## What is required
The word "APERTURE" may appear in lines of the data below. Say how many lines hold it, giving only the number.

## Provided data

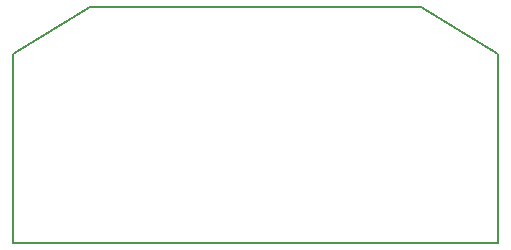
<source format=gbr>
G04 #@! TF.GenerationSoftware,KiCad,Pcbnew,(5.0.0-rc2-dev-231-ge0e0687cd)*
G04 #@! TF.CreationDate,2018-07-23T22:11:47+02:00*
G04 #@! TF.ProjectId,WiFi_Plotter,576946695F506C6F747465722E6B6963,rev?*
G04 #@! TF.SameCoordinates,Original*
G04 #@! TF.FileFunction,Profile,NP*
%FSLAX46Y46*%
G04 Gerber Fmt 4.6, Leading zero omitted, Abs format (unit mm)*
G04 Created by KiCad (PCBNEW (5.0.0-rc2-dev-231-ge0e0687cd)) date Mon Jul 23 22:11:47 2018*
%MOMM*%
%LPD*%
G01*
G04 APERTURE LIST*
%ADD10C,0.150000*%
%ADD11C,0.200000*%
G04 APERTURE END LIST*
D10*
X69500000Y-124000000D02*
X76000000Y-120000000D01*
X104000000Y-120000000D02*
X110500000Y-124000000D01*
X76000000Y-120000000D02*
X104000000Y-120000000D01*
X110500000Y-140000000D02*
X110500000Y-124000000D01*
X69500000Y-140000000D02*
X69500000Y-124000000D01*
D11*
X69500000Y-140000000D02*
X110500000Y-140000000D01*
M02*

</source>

## Exercise response
2